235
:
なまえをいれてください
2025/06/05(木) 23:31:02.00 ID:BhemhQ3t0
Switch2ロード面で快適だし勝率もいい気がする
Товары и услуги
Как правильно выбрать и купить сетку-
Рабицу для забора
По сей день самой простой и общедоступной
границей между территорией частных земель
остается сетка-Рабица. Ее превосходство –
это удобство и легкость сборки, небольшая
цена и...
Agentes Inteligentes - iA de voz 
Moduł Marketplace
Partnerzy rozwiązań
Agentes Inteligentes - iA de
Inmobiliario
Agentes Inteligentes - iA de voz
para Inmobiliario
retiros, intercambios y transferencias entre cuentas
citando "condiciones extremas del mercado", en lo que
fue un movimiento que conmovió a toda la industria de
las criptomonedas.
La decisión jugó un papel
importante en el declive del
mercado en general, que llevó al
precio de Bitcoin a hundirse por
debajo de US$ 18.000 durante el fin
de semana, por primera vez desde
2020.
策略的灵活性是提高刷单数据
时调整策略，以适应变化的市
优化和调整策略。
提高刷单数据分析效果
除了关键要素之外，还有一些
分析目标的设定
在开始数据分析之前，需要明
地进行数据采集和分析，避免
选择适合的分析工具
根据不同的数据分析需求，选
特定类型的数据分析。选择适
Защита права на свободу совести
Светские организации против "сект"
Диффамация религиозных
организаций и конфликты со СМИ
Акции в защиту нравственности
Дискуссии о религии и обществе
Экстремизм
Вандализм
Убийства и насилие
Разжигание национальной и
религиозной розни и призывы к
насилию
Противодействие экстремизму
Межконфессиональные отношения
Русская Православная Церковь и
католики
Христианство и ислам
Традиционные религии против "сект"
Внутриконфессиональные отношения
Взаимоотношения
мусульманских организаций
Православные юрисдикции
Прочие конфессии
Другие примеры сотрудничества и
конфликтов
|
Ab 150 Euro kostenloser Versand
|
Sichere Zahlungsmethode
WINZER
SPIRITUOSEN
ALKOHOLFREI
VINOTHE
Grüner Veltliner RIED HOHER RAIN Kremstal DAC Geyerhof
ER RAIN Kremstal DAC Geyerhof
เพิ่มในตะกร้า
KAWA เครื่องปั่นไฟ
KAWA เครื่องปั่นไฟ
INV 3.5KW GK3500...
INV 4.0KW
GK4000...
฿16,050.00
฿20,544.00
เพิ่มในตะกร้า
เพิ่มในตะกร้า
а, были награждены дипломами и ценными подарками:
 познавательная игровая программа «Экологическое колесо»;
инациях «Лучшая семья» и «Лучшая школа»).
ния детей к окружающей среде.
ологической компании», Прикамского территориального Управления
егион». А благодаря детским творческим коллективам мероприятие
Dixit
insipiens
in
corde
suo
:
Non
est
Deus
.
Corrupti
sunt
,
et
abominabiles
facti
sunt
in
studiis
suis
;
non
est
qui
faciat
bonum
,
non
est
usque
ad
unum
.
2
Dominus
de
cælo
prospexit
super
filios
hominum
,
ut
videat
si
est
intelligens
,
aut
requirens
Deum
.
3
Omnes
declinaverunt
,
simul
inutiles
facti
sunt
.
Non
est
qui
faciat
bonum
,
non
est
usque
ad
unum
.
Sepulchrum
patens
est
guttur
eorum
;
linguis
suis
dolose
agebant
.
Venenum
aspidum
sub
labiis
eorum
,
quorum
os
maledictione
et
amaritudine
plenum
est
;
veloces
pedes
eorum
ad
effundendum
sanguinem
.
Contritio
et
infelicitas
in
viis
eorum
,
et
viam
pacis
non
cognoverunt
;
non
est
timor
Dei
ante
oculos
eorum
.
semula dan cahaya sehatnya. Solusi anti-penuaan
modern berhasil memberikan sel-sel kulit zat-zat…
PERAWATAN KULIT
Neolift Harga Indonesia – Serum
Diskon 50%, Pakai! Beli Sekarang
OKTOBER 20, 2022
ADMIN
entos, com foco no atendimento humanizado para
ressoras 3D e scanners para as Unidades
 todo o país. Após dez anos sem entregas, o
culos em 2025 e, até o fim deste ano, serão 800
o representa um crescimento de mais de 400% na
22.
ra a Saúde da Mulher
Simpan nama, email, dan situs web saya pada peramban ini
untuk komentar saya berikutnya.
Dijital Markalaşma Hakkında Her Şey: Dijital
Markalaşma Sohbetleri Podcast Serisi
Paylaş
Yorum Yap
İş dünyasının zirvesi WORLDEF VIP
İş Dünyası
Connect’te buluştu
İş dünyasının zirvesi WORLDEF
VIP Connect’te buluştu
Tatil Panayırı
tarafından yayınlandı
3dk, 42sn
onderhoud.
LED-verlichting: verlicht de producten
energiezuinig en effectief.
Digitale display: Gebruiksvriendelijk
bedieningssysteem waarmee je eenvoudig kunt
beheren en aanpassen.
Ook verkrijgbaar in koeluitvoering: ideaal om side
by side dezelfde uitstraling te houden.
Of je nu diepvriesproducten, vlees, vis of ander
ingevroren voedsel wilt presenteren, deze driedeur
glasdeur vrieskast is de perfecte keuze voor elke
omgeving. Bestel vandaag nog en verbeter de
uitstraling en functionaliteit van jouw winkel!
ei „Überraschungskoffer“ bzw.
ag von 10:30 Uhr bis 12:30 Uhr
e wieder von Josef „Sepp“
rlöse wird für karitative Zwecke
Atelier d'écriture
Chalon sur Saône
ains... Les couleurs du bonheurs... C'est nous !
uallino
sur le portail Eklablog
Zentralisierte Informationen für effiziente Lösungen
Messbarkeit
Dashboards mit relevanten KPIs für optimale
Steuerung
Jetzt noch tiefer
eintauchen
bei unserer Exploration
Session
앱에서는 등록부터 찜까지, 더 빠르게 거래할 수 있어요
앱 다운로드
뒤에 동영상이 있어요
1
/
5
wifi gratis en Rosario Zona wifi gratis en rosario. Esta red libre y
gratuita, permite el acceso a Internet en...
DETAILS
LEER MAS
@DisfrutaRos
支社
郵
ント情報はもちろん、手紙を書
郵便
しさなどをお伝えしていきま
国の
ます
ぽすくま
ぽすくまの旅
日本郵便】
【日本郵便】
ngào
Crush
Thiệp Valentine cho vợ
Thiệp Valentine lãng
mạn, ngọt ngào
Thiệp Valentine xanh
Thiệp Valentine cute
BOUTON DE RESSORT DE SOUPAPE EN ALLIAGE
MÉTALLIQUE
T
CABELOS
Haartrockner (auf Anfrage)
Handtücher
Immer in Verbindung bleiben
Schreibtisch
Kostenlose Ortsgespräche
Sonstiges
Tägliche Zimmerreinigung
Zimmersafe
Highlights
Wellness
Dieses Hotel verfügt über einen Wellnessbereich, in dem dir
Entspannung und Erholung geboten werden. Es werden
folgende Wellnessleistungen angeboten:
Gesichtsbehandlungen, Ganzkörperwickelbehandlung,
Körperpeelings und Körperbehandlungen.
•••
§ **WORK ORDER**: Only the lines from the one containing "para Inmobiliario" through the one containing "特定类型的数据分析。选择适" are to be retyped, both boundary lines included, with no other material.

§ **PROBLEM SOLUTION**:
para Inmobiliario
retiros, intercambios y transferencias entre cuentas
citando "condiciones extremas del mercado", en lo que
fue un movimiento que conmovió a toda la industria de
las criptomonedas.
La decisión jugó un papel
importante en el declive del
mercado en general, que llevó al
precio de Bitcoin a hundirse por
debajo de US$ 18.000 durante el fin
de semana, por primera vez desde
2020.
策略的灵活性是提高刷单数据
时调整策略，以适应变化的市
优化和调整策略。
提高刷单数据分析效果
除了关键要素之外，还有一些
分析目标的设定
在开始数据分析之前，需要明
地进行数据采集和分析，避免
选择适合的分析工具
根据不同的数据分析需求，选
特定类型的数据分析。选择适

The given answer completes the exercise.